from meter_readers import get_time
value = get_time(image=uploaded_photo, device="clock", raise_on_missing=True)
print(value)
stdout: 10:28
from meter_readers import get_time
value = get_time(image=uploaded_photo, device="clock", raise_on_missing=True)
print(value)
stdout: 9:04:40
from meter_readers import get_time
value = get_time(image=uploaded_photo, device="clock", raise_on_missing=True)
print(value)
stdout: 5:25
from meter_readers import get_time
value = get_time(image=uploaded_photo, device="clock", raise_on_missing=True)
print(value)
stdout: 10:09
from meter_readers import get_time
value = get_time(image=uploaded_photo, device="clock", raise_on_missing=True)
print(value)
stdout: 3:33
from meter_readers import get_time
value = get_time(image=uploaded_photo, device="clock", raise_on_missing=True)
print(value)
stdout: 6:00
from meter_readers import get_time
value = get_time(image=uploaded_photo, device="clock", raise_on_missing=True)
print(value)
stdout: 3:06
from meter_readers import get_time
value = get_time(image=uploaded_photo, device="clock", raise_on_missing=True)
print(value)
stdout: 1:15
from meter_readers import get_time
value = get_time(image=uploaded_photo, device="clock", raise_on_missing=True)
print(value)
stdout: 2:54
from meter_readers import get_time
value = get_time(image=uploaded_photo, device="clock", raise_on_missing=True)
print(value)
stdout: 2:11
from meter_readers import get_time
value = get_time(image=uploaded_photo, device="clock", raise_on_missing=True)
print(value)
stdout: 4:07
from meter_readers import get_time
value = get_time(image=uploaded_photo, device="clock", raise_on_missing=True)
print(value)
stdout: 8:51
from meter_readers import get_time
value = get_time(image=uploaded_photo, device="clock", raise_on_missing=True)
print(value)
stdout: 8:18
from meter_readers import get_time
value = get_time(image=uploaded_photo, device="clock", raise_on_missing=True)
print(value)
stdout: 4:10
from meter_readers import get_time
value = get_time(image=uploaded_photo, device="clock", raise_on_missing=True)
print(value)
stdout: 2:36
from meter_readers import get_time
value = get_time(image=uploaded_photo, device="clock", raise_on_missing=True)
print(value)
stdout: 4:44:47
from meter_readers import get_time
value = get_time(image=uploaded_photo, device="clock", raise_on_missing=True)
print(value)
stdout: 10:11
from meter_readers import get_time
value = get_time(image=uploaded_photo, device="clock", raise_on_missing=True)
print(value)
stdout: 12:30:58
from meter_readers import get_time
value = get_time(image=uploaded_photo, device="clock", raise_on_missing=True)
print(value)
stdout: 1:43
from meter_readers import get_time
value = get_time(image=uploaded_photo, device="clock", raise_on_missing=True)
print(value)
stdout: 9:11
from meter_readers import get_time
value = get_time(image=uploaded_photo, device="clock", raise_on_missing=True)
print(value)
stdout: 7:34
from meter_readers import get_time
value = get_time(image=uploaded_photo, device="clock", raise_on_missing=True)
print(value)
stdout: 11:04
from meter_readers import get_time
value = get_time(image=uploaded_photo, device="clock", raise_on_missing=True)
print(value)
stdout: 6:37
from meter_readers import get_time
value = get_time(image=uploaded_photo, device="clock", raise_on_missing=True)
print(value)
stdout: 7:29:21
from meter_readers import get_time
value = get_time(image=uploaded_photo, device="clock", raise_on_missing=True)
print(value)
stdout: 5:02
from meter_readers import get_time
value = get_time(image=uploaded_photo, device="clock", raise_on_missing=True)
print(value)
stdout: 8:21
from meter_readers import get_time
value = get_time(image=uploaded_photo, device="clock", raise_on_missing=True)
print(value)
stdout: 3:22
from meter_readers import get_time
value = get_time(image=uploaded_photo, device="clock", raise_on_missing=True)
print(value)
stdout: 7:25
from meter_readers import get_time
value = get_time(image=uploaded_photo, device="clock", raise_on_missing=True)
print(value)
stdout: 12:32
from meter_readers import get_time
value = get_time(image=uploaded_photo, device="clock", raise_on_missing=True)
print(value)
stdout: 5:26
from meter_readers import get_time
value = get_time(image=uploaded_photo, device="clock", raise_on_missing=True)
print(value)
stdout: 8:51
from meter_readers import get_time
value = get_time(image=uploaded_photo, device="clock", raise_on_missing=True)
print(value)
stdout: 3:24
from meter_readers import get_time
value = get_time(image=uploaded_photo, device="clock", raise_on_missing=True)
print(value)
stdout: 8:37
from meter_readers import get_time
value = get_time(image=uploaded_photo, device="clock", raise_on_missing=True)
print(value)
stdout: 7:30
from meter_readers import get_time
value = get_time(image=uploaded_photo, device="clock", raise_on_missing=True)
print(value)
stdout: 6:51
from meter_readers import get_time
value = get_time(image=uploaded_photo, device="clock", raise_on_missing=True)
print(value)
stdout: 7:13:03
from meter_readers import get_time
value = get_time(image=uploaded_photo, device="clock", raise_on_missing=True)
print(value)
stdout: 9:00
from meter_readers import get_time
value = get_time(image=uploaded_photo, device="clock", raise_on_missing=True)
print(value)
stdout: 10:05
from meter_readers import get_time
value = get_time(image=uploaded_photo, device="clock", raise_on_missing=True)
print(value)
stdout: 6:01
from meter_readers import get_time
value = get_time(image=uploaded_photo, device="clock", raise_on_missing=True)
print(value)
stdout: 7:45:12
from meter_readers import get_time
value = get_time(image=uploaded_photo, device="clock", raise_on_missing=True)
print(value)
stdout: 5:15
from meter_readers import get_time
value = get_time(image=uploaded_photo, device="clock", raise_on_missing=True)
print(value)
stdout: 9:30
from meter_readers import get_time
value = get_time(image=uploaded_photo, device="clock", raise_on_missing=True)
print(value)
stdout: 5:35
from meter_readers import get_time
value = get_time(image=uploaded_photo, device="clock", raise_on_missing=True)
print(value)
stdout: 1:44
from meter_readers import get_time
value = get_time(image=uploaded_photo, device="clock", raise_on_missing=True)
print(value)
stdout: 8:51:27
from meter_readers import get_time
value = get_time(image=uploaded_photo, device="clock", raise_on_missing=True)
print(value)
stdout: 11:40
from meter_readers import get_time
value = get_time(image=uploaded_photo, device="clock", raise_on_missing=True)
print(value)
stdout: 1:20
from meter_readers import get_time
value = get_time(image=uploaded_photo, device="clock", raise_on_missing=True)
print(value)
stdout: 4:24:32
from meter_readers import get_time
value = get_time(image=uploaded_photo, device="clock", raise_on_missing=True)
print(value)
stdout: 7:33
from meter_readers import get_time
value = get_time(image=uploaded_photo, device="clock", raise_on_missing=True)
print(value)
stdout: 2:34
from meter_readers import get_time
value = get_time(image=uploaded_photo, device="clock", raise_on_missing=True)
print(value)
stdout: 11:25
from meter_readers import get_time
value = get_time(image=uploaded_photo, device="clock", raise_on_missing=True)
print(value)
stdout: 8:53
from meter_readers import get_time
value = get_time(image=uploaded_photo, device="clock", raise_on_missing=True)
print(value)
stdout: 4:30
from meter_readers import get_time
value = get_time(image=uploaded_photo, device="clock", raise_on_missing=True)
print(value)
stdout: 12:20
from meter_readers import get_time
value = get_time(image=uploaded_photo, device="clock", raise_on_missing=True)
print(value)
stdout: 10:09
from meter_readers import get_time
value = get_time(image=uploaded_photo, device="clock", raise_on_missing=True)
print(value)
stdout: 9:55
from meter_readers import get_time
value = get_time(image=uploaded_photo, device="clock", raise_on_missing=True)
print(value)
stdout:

========

OBJECTIVE: Convert all of the entries above into a numbered list, omitting any blank lines.

EXERCISE RESPONSE:
1. from meter_readers import get_time
2. value = get_time(image=uploaded_photo, device="clock", raise_on_missing=True)
3. print(value)
4. stdout: 10:28
5. from meter_readers import get_time
6. value = get_time(image=uploaded_photo, device="clock", raise_on_missing=True)
7. print(value)
8. stdout: 9:04:40
9. from meter_readers import get_time
10. value = get_time(image=uploaded_photo, device="clock", raise_on_missing=True)
11. print(value)
12. stdout: 5:25
13. from meter_readers import get_time
14. value = get_time(image=uploaded_photo, device="clock", raise_on_missing=True)
15. print(value)
16. stdout: 10:09
17. from meter_readers import get_time
18. value = get_time(image=uploaded_photo, device="clock", raise_on_missing=True)
19. print(value)
20. stdout: 3:33
21. from meter_readers import get_time
22. value = get_time(image=uploaded_photo, device="clock", raise_on_missing=True)
23. print(value)
24. stdout: 6:00
25. from meter_readers import get_time
26. value = get_time(image=uploaded_photo, device="clock", raise_on_missing=True)
27. print(value)
28. stdout: 3:06
29. from meter_readers import get_time
30. value = get_time(image=uploaded_photo, device="clock", raise_on_missing=True)
31. print(value)
32. stdout: 1:15
33. from meter_readers import get_time
34. value = get_time(image=uploaded_photo, device="clock", raise_on_missing=True)
35. print(value)
36. stdout: 2:54
37. from meter_readers import get_time
38. value = get_time(image=uploaded_photo, device="clock", raise_on_missing=True)
39. print(value)
40. stdout: 2:11
41. from meter_readers import get_time
42. value = get_time(image=uploaded_photo, device="clock", raise_on_missing=True)
43. print(value)
44. stdout: 4:07
45. from meter_readers import get_time
46. value = get_time(image=uploaded_photo, device="clock", raise_on_missing=True)
47. print(value)
48. stdout: 8:51
49. from meter_readers import get_time
50. value = get_time(image=uploaded_photo, device="clock", raise_on_missing=True)
51. print(value)
52. stdout: 8:18
53. from meter_readers import get_time
54. value = get_time(image=uploaded_photo, device="clock", raise_on_missing=True)
55. print(value)
56. stdout: 4:10
57. from meter_readers import get_time
58. value = get_time(image=uploaded_photo, device="clock", raise_on_missing=True)
59. print(value)
60. stdout: 2:36
61. from meter_readers import get_time
62. value = get_time(image=uploaded_photo, device="clock", raise_on_missing=True)
63. print(value)
64. stdout: 4:44:47
65. from meter_readers import get_time
66. value = get_time(image=uploaded_photo, device="clock", raise_on_missing=True)
67. print(value)
68. stdout: 10:11
69. from meter_readers import get_time
70. value = get_time(image=uploaded_photo, device="clock", raise_on_missing=True)
71. print(value)
72. stdout: 12:30:58
73. from meter_readers import get_time
74. value = get_time(image=uploaded_photo, device="clock", raise_on_missing=True)
75. print(value)
76. stdout: 1:43
77. from meter_readers import get_time
78. value = get_time(image=uploaded_photo, device="clock", raise_on_missing=True)
79. print(value)
80. stdout: 9:11
81. from meter_readers import get_time
82. value = get_time(image=uploaded_photo, device="clock", raise_on_missing=True)
83. print(value)
84. stdout: 7:34
85. from meter_readers import get_time
86. value = get_time(image=uploaded_photo, device="clock", raise_on_missing=True)
87. print(value)
88. stdout: 11:04
89. from meter_readers import get_time
90. value = get_time(image=uploaded_photo, device="clock", raise_on_missing=True)
91. print(value)
92. stdout: 6:37
93. from meter_readers import get_time
94. value = get_time(image=uploaded_photo, device="clock", raise_on_missing=True)
95. print(value)
96. stdout: 7:29:21
97. from meter_readers import get_time
98. value = get_time(image=uploaded_photo, device="clock", raise_on_missing=True)
99. print(value)
100. stdout: 5:02
101. from meter_readers import get_time
102. value = get_time(image=uploaded_photo, device="clock", raise_on_missing=True)
103. print(value)
104. stdout: 8:21
105. from meter_readers import get_time
106. value = get_time(image=uploaded_photo, device="clock", raise_on_missing=True)
107. print(value)
108. stdout: 3:22
109. from meter_readers import get_time
110. value = get_time(image=uploaded_photo, device="clock", raise_on_missing=True)
111. print(value)
112. stdout: 7:25
113. from meter_readers import get_time
114. value = get_time(image=uploaded_photo, device="clock", raise_on_missing=True)
115. print(value)
116. stdout: 12:32
117. from meter_readers import get_time
118. value = get_time(image=uploaded_photo, device="clock", raise_on_missing=True)
119. print(value)
120. stdout: 5:26
121. from meter_readers import get_time
122. value = get_time(image=uploaded_photo, device="clock", raise_on_missing=True)
123. print(value)
124. stdout: 8:51
125. from meter_readers import get_time
126. value = get_time(image=uploaded_photo, device="clock", raise_on_missing=True)
127. print(value)
128. stdout: 3:24
129. from meter_readers import get_time
130. value = get_time(image=uploaded_photo, device="clock", raise_on_missing=True)
131. print(value)
132. stdout: 8:37
133. from meter_readers import get_time
134. value = get_time(image=uploaded_photo, device="clock", raise_on_missing=True)
135. print(value)
136. stdout: 7:30
137. from meter_readers import get_time
138. value = get_time(image=uploaded_photo, device="clock", raise_on_missing=True)
139. print(value)
140. stdout: 6:51
141. from meter_readers import get_time
142. value = get_time(image=uploaded_photo, device="clock", raise_on_missing=True)
143. print(value)
144. stdout: 7:13:03
145. from meter_readers import get_time
146. value = get_time(image=uploaded_photo, device="clock", raise_on_missing=True)
147. print(value)
148. stdout: 9:00
149. from meter_readers import get_time
150. value = get_time(image=uploaded_photo, device="clock", raise_on_missing=True)
151. print(value)
152. stdout: 10:05
153. from meter_readers import get_time
154. value = get_time(image=uploaded_photo, device="clock", raise_on_missing=True)
155. print(value)
156. stdout: 6:01
157. from meter_readers import get_time
158. value = get_time(image=uploaded_photo, device="clock", raise_on_missing=True)
159. print(value)
160. stdout: 7:45:12
161. from meter_readers import get_time
162. value = get_time(image=uploaded_photo, device="clock", raise_on_missing=True)
163. print(value)
164. stdout: 5:15
165. from meter_readers import get_time
166. value = get_time(image=uploaded_photo, device="clock", raise_on_missing=True)
167. print(value)
168. stdout: 9:30
169. from meter_readers import get_time
170. value = get_time(image=uploaded_photo, device="clock", raise_on_missing=True)
171. print(value)
172. stdout: 5:35
173. from meter_readers import get_time
174. value = get_time(image=uploaded_photo, device="clock", raise_on_missing=True)
175. print(value)
176. stdout: 1:44
177. from meter_readers import get_time
178. value = get_time(image=uploaded_photo, device="clock", raise_on_missing=True)
179. print(value)
180. stdout: 8:51:27
181. from meter_readers import get_time
182. value = get_time(image=uploaded_photo, device="clock", raise_on_missing=True)
183. print(value)
184. stdout: 11:40
185. from meter_readers import get_time
186. value = get_time(image=uploaded_photo, device="clock", raise_on_missing=True)
187. print(value)
188. stdout: 1:20
189. from meter_readers import get_time
190. value = get_time(image=uploaded_photo, device="clock", raise_on_missing=True)
191. print(value)
192. stdout: 4:24:32
193. from meter_readers import get_time
194. value = get_time(image=uploaded_photo, device="clock", raise_on_missing=True)
195. print(value)
196. stdout: 7:33
197. from meter_readers import get_time
198. value = get_time(image=uploaded_photo, device="clock", raise_on_missing=True)
199. print(value)
200. stdout: 2:34
201. from meter_readers import get_time
202. value = get_time(image=uploaded_photo, device="clock", raise_on_missing=True)
203. print(value)
204. stdout: 11:25
205. from meter_readers import get_time
206. value = get_time(image=uploaded_photo, device="clock", raise_on_missing=True)
207. print(value)
208. stdout: 8:53
209. from meter_readers import get_time
210. value = get_time(image=uploaded_photo, device="clock", raise_on_missing=True)
211. print(value)
212. stdout: 4:30
213. from meter_readers import get_time
214. value = get_time(image=uploaded_photo, device="clock", raise_on_missing=True)
215. print(value)
216. stdout: 12:20
217. from meter_readers import get_time
218. value = get_time(image=uploaded_photo, device="clock", raise_on_missing=True)
219. print(value)
220. stdout: 10:09
221. from meter_readers import get_time
222. value = get_time(image=uploaded_photo, device="clock", raise_on_missing=True)
223. print(value)
224. stdout: 9:55
225. from meter_readers import get_time
226. value = get_time(image=uploaded_photo, device="clock", raise_on_missing=True)
227. print(value)
228. stdout:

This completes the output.